[Stored items]
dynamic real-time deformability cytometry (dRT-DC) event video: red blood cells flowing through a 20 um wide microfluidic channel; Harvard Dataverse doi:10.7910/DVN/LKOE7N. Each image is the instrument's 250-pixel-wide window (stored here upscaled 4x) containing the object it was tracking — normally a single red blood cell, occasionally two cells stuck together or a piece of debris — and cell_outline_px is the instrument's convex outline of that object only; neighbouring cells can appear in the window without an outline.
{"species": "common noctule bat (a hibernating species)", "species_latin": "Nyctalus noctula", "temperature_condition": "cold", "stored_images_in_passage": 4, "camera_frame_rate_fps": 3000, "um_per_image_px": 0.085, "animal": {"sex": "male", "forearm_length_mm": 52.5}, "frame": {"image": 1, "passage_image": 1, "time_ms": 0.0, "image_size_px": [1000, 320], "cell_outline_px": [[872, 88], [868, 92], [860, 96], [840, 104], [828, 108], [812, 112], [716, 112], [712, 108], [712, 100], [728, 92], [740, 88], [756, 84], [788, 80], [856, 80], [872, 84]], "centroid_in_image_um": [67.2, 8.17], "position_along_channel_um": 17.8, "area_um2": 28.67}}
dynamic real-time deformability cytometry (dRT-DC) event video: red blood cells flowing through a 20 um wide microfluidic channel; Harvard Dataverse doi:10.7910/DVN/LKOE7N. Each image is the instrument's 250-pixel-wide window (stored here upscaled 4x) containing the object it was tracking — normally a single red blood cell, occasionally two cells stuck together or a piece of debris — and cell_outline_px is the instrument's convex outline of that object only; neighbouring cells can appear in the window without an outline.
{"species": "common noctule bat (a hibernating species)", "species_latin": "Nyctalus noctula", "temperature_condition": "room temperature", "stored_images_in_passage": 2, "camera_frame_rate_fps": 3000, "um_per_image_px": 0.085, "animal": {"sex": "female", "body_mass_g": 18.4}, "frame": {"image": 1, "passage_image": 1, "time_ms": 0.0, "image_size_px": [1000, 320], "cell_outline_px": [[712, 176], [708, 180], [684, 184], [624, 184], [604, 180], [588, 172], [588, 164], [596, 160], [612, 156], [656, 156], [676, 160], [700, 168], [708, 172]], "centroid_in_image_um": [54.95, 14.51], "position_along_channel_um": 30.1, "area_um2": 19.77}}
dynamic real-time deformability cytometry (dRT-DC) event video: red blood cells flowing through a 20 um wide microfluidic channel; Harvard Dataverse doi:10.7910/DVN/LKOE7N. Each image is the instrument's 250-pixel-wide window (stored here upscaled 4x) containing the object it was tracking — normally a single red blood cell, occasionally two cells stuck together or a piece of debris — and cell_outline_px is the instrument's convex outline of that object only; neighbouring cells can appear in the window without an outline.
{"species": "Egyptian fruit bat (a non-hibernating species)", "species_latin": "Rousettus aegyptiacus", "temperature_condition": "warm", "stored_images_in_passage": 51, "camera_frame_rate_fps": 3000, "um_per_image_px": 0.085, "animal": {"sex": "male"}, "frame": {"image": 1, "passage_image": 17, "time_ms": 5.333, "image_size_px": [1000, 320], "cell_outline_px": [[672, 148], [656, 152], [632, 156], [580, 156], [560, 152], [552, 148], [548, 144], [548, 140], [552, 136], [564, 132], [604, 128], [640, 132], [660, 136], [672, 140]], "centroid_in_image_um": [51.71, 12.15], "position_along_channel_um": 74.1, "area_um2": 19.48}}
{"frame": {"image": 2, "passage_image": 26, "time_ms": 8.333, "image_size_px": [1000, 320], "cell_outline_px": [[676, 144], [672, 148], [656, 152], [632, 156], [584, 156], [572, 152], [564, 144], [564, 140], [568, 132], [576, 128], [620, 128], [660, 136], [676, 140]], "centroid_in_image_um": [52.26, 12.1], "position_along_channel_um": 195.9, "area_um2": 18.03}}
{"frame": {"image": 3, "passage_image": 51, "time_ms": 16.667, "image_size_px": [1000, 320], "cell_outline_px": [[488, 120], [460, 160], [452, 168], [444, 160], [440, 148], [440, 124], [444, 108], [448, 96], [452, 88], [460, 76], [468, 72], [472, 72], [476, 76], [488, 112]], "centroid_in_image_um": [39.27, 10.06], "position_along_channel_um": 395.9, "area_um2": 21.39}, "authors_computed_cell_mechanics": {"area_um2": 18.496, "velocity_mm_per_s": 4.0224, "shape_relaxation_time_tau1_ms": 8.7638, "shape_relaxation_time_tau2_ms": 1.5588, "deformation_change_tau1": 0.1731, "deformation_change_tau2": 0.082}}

• **THE EXERCISE**
All of the entries need to be reproduced exactly; please write them out.

• **SOLUTION FOR THIS EXERCISE**
dynamic real-time deformability cytometry (dRT-DC) event video: red blood cells flowing through a 20 um wide microfluidic channel; Harvard Dataverse doi:10.7910/DVN/LKOE7N. Each image is the instrument's 250-pixel-wide window (stored here upscaled 4x) containing the object it was tracking — normally a single red blood cell, occasionally two cells stuck together or a piece of debris — and cell_outline_px is the instrument's convex outline of that object only; neighbouring cells can appear in the window without an outline.
{"species": "common noctule bat (a hibernating species)", "species_latin": "Nyctalus noctula", "temperature_condition": "cold", "stored_images_in_passage": 4, "camera_frame_rate_fps": 3000, "um_per_image_px": 0.085, "animal": {"sex": "male", "forearm_length_mm": 52.5}, "frame": {"image": 1, "passage_image": 1, "time_ms": 0.0, "image_size_px": [1000, 320], "cell_outline_px": [[872, 88], [868, 92], [860, 96], [840, 104], [828, 108], [812, 112], [716, 112], [712, 108], [712, 100], [728, 92], [740, 88], [756, 84], [788, 80], [856, 80], [872, 84]], "centroid_in_image_um": [67.2, 8.17], "position_along_channel_um": 17.8, "area_um2": 28.67}}
dynamic real-time deformability cytometry (dRT-DC) event video: red blood cells flowing through a 20 um wide microfluidic channel; Harvard Dataverse doi:10.7910/DVN/LKOE7N. Each image is the instrument's 250-pixel-wide window (stored here upscaled 4x) containing the object it was tracking — normally a single red blood cell, occasionally two cells stuck together or a piece of debris — and cell_outline_px is the instrument's convex outline of that object only; neighbouring cells can appear in the window without an outline.
{"species": "common noctule bat (a hibernating species)", "species_latin": "Nyctalus noctula", "temperature_condition": "room temperature", "stored_images_in_passage": 2, "camera_frame_rate_fps": 3000, "um_per_image_px": 0.085, "animal": {"sex": "female", "body_mass_g": 18.4}, "frame": {"image": 1, "passage_image": 1, "time_ms": 0.0, "image_size_px": [1000, 320], "cell_outline_px": [[712, 176], [708, 180], [684, 184], [624, 184], [604, 180], [588, 172], [588, 164], [596, 160], [612, 156], [656, 156], [676, 160], [700, 168], [708, 172]], "centroid_in_image_um": [54.95, 14.51], "position_along_channel_um": 30.1, "area_um2": 19.77}}
dynamic real-time deformability cytometry (dRT-DC) event video: red blood cells flowing through a 20 um wide microfluidic channel; Harvard Dataverse doi:10.7910/DVN/LKOE7N. Each image is the instrument's 250-pixel-wide window (stored here upscaled 4x) containing the object it was tracking — normally a single red blood cell, occasionally two cells stuck together or a piece of debris — and cell_outline_px is the instrument's convex outline of that object only; neighbouring cells can appear in the window without an outline.
{"species": "Egyptian fruit bat (a non-hibernating species)", "species_latin": "Rousettus aegyptiacus", "temperature_condition": "warm", "stored_images_in_passage": 51, "camera_frame_rate_fps": 3000, "um_per_image_px": 0.085, "animal": {"sex": "male"}, "frame": {"image": 1, "passage_image": 17, "time_ms": 5.333, "image_size_px": [1000, 320], "cell_outline_px": [[672, 148], [656, 152], [632, 156], [580, 156], [560, 152], [552, 148], [548, 144], [548, 140], [552, 136], [564, 132], [604, 128], [640, 132], [660, 136], [672, 140]], "centroid_in_image_um": [51.71, 12.15], "position_along_channel_um": 74.1, "area_um2": 19.48}}
{"frame": {"image": 2, "passage_image": 26, "time_ms": 8.333, "image_size_px": [1000, 320], "cell_outline_px": [[676, 144], [672, 148], [656, 152], [632, 156], [584, 156], [572, 152], [564, 144], [564, 140], [568, 132], [576, 128], [620, 128], [660, 136], [676, 140]], "centroid_in_image_um": [52.26, 12.1], "position_along_channel_um": 195.9, "area_um2": 18.03}}
{"frame": {"image": 3, "passage_image": 51, "time_ms": 16.667, "image_size_px": [1000, 320], "cell_outline_px": [[488, 120], [460, 160], [452, 168], [444, 160], [440, 148], [440, 124], [444, 108], [448, 96], [452, 88], [460, 76], [468, 72], [472, 72], [476, 76], [488, 112]], "centroid_in_image_um": [39.27, 10.06], "position_along_channel_um": 395.9, "area_um2": 21.39}, "authors_computed_cell_mechanics": {"area_um2": 18.496, "velocity_mm_per_s": 4.0224, "shape_relaxation_time_tau1_ms": 8.7638, "shape_relaxation_time_tau2_ms": 1.5588, "deformation_change_tau1": 0.1731, "deformation_change_tau2": 0.082}}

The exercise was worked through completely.